Eight long years after the Securities & Exchange Commission (SEC) issued its last comprehensive guidance on how a company may use its Web site to disclose information and communicate with investors, the Commission has issued an updated interpretive release. The release, which took effect Aug. 7, takes into account technological advances and Internet usage growth.
"The new release affects so many companies, including New York Stock Exchange-listed companies required to maintain Web sites, companies that choose to use their sites to satisfy SEC disclosure requirements, and companies that maintain sites for a variety of marketing or investor relations matters," says Laura Richman, counsel at Mayer Brown.
At the heart of the guidance is a change in the SEC's approach to Web site disclosures for the purpose of Regulation FD, which governs selective disclosure and insider trading.
"Prior to the current release, the SEC didn't recognize Web site disclosure as an adequate public disclosure method under Regulation FD," says William Anderson, a partner at Bracewell & Giuliani. "Now, however, the SEC agrees that in certain circumstances the posting of information on a company Web site may be a sufficient method of public disclosure."
But there are no hard and fast rules on the issue.
"The SEC is very attuned to the fact that technology continues to evolve, which explains why the release is in the form of principles rather than a bright line test," Richman says.
In other words, it is the company's responsibility to evaluate whether a posting on its Web site will suffice for purposes of Regulation FD.
Regulation FD does require information to be furnished in a prescribed form in order to avoid selective disclosure concerns. But it permits alternative methods of communication reasonably designed to provide broad public distribution.
"Distributing a press release through a widely disseminated news service, for example, is generally considered an acceptable method of alternative public disclosure," Richman says.
And now, information posted on Web sites can also qualify, but only if a site meets three conditions. First, investors and markets must recognize the site as a channel for distributing information about the company. Second, posting the information on the site must make it available to the securities marketplace in general. Finally, the information must be posted in a timely way that allows investors and the market to react to it.
To assist companies in determining whether its postings satisfy these requirements, the release provides a list of factors against which companies can evaluate their position.
"This list of evaluative factors allows companies to know what balls they're juggling, and that's a very welcome development in the context of the SEC's recognition that Web-based disclosure can satisfy Regulation FD," Richman says.
But not everyone is thrilled. Some observers say that only the cr??me de la cr??me of corporate society will benefit from the new guidance.
Off the Radar
Anderson points out that only reporters and analysts consistently track Web site information, and they only do that for large companies. Thus, small companies may not be able to meet the requirement for disseminating information to the marketplace with Web postings alone.
"My initial opinion is that only large, well-followed companies will be able to conclude that publishing information on their Web site would satisfy the rules," Anderson says.
Anderson is not convinced that ordinary investors commonly check company Web sites.
To meet the dissemination requirement, "companies are going to have to show that their sites are regular sources of information for investors," he says.

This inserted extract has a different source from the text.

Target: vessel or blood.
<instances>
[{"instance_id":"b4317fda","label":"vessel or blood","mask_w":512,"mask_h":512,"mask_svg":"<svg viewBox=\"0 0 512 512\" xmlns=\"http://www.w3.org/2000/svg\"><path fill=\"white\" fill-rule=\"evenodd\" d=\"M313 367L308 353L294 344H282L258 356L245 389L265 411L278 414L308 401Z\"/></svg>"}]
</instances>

It remains to be seen whether some companies will be able to demonstrate the ubiquity of their sites by analyzing "hits" and the demographics of the hits. Otherwise, their burden will be to inform investors, analysts and media that the information is on the site by means of prominent displays on the home page or the use of push technologies such as RSS feeds.
"Companies that follow set procedures to ensure dissemination will be better positioned, but I still believe that they have to be pretty good-sized companies for these types of procedures to take hold," Anderson says.
Jeffrey Coopersmith, a partner at DLA Piper, agrees that smaller, less well-established issuers might have difficulty using their Web sites to satisfy Regulation FD.
"At the same time, I don't think the guidance is aimed just at the really big companies," he says. "Even companies that are not followed as well as the household names can qualify by doing a really great job of keeping their Web sites up to date."
Indeed, Coopersmith goes so far as to opine that the SEC's desire to incorporate Web sites as hubs of the securities information dissemination system has at least partially driven the updated guidance.
"I believe that part of the thinking behind the guidance is to ensure that companies manage their sites better than they have in the past," he says. "Any company properly advised needs to take a good hard look at its Web site in the context of the release."
Difficulties can arise because the relevant portions of company Web sites sometimes come under the purview of the investor relations department.
"The point is that either an in-house or external securities lawyer should monitor the site from time to time to ensure that the company is comfortable with the statements published there, and that old stuff--like references to a line of business or a strategy that the company is no longer pursuing--is deleted," Richman says.
What is certain is that it will take time for best practices to evolve and for companies to get comfortable with satisfying Regulation FD.
And just when they do, it's likely that things will change again. Although the release became effective in August, the SEC is seeking comments on it through early November.
"The comments will impact future guidance, which I believe will come much, much sooner than the eight-year wait we had this time," Richman says.